# Poetry & Literature > English Poetry >  If tears could talk

## RAHEN

**


*If Tears Could Talk"* 
_If my tears could talk,
What would they display?
Thousands of words,
Not difficult to say._

_They'd whisper, "I'm Sorry!" 
When I am wrong and you are right. 
They'd scream, "I'm Scared!" 
When I'm all alone in the middle of the night._ 

_They do talk,
But they reveal too much
They're not hidden
Just wiped away by your gentle touch._ 

_They'd exclaim, "I'm Happy!" 
Whenever you're around
They'd sigh, "I'm Sad!" 
When I'm feeling down._

_They do talk
Won't you listen?
You just might find
What you've been missin'!_ 

_They'd reply, "I'm Lonely!" 
When I'm thinking of you. 
Is it too late for you to see 
That my tears cry out "I Love You!"_ 

 _They do talk
But you can't hear
A single word they'd say. 
If only you could read a tear 
Instead of wiping it away!_

----------


## loves intellegence

a nice poem...

----------


## RAHEN

Thank you...

----------


## Shikari

unfortunately tears are unspoken words..thanks 4 sharing such a nice poem rahen..

----------


## Fairy

Very nice  :Smile:

----------


## RAHEN

thanks 4 liking shikari and fairy sis...

----------


## Miss_Sweet

very nice poem aapi :Smile:

----------


## syeda

awesome  :Smile:

----------


## RAHEN

thank you... :Big Grin:

----------


## Nicky Butt

Hi, This post of mine is very beneficial and informative, however there are some specific facts or information that I require.

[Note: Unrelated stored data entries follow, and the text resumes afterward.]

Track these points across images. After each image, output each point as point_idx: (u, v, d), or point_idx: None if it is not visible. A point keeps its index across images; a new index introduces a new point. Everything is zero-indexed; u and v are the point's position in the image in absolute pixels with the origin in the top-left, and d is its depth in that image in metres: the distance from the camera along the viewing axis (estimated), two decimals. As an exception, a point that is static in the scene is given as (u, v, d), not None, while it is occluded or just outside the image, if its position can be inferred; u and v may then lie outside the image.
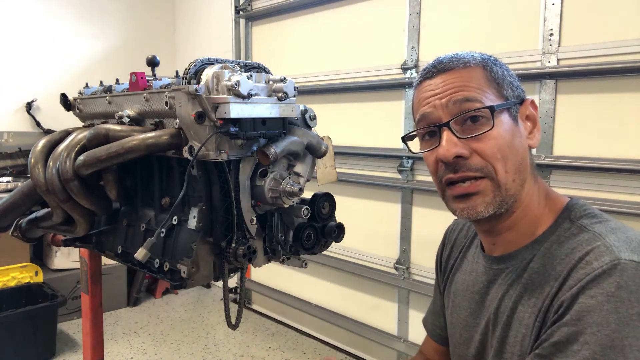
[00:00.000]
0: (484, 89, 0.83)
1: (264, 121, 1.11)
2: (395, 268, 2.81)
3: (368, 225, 2.93)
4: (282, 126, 1.15)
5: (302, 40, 3.34)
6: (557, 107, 2.16)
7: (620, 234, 0.75)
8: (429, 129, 0.86)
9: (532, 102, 0.88)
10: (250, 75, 1.09)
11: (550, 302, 0.75)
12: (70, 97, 1.53)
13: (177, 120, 1.11)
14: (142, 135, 1.12)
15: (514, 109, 0.86)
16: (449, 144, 0.81)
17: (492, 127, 0.81)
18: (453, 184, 0.84)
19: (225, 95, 1.05)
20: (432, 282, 2.61)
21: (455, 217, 0.94)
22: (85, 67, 4.03)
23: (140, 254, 1.08)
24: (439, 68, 0.87)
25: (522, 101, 0.87)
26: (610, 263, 0.69)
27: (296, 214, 1.21)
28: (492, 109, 0.82)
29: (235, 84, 1.04)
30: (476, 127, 0.82)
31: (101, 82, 1.52)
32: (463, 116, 0.82)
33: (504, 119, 0.83)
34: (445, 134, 0.82)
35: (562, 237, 0.80)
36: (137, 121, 1.26)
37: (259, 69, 1.22)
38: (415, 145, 0.94)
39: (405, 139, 0.93)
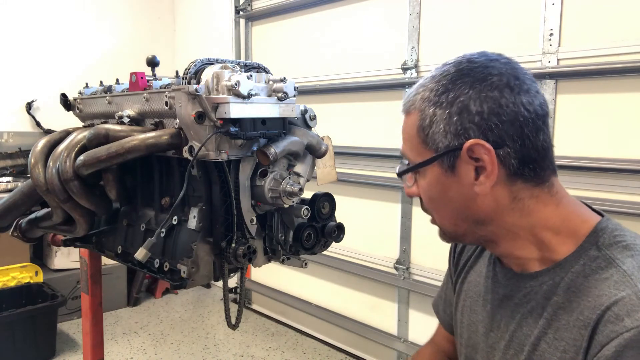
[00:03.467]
0: (413, 142, 0.81)
1: (264, 121, 1.11)
2: (395, 268, 2.81)
3: (368, 225, 2.93)
4: (282, 126, 1.15)
5: (302, 40, 3.34)
6: (557, 107, 2.16)
7: None
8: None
9: (478, 144, 0.72)
10: (250, 75, 1.09)
11: (584, 358, 0.69)
12: (70, 97, 1.53)
13: (177, 120, 1.11)
14: (142, 136, 1.12)
15: (447, 157, 0.76)
16: (406, 188, 0.87)
17: (413, 184, 0.83)
18: None
19: (225, 95, 1.05)
20: (432, 282, 2.63)
21: None
22: (85, 67, 4.03)
23: (140, 254, 1.08)
24: (401, 110, 0.86)
25: (460, 146, 0.74)
26: None
27: (296, 214, 1.21)
28: (399, 175, 0.84)
29: (235, 84, 1.04)
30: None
31: (101, 82, 1.52)
32: None
33: (431, 172, 0.79)
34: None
35: (588, 268, 0.72)
36: (137, 121, 1.26)
37: (259, 69, 1.22)
38: None
39: None
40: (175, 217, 1.17)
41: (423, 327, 2.76)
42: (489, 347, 0.88)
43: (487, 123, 0.72)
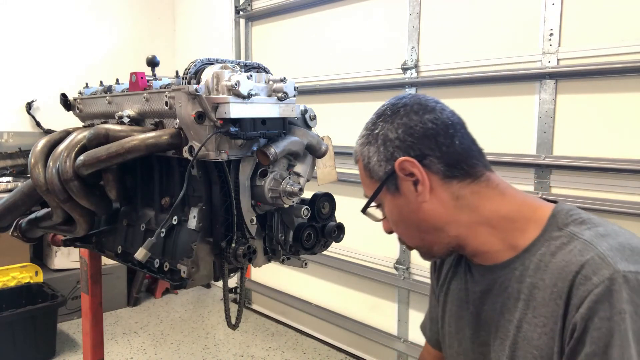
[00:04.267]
0: (367, 182, 0.92)
1: (264, 121, 1.11)
2: (395, 268, 2.81)
3: (368, 225, 2.92)
4: (282, 126, 1.15)
5: (302, 40, 3.34)
6: (557, 107, 2.16)
7: (612, 240, 0.75)
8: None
9: (404, 161, 0.84)
10: (250, 75, 1.09)
11: (562, 324, 0.74)
12: (70, 97, 1.53)
13: (177, 120, 1.11)
14: (142, 136, 1.12)
15: (389, 182, 0.87)
16: (382, 223, 0.97)
17: (384, 218, 0.94)
18: None
19: (225, 95, 1.05)
20: (432, 282, 2.63)
21: None
22: (85, 67, 4.03)
23: (140, 254, 1.08)
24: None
25: (393, 168, 0.86)
26: (610, 278, 0.70)
27: (296, 214, 1.21)
28: (363, 211, 0.94)
29: (235, 84, 1.04)
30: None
31: (101, 82, 1.52)
32: None
33: (385, 200, 0.90)
34: None
35: (554, 246, 0.79)
36: (137, 121, 1.26)
37: (259, 69, 1.22)
38: None
39: None
40: (175, 217, 1.17)
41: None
42: (482, 346, 0.90)
43: (405, 143, 0.86)
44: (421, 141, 0.85)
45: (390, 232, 0.96)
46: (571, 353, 0.72)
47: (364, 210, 0.94)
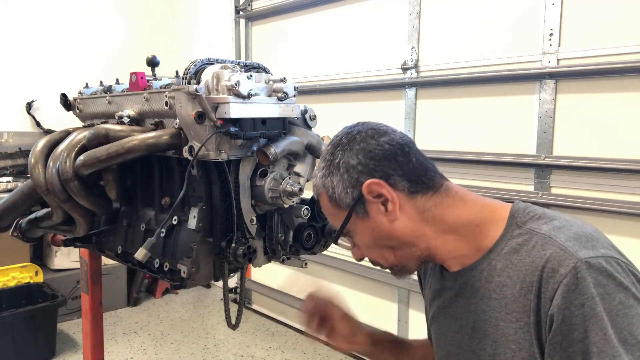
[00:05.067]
0: (333, 213, 0.94)
1: (264, 121, 1.11)
2: (395, 268, 2.81)
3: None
4: (282, 126, 1.15)
5: (302, 40, 3.34)
6: (557, 107, 2.16)
7: (567, 231, 0.81)
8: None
9: (371, 183, 0.87)
10: (250, 75, 1.09)
11: (537, 318, 0.78)
12: (70, 97, 1.53)
13: (177, 120, 1.11)
14: (142, 136, 1.12)
15: (358, 207, 0.89)
16: (352, 253, 1.00)
17: (354, 246, 0.96)
18: None
19: (225, 95, 1.05)
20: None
21: None
22: (85, 67, 4.03)
23: (140, 254, 1.09)
24: (315, 198, 0.98)
25: (360, 193, 0.88)
26: (575, 267, 0.75)
27: (296, 214, 1.21)
28: (335, 242, 0.97)
29: (235, 84, 1.05)
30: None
31: (101, 82, 1.52)
32: None
33: (356, 227, 0.92)
34: None
35: (515, 244, 0.84)
36: (137, 121, 1.26)
37: (259, 69, 1.22)
38: None
39: None
40: (175, 217, 1.17)
41: (423, 327, 2.75)
42: (459, 348, 0.92)
43: (368, 167, 0.88)
44: (382, 162, 0.88)
45: (360, 259, 0.98)
46: (553, 344, 0.75)
47: (335, 241, 0.97)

If anyone can help me in this matter then please send me a private message. Best Regards,

----------


## villies

realy nyc Rahen.. buhat achi peom hey

----------


## NInA

I likeyyyyy... Wonderfully written.

----------


## RAHEN

nicky what info u want...

thanks villies and nina...

----------


## Rija

Very heart touching poem thanks rehan for sharing it...

----------


## RAHEN

Thanks Rija for liking it... :Big Grin:

----------


## RAHEN

i came to know this recently..this poem is written by heman...i m locking this thread.as we already hve it.

----------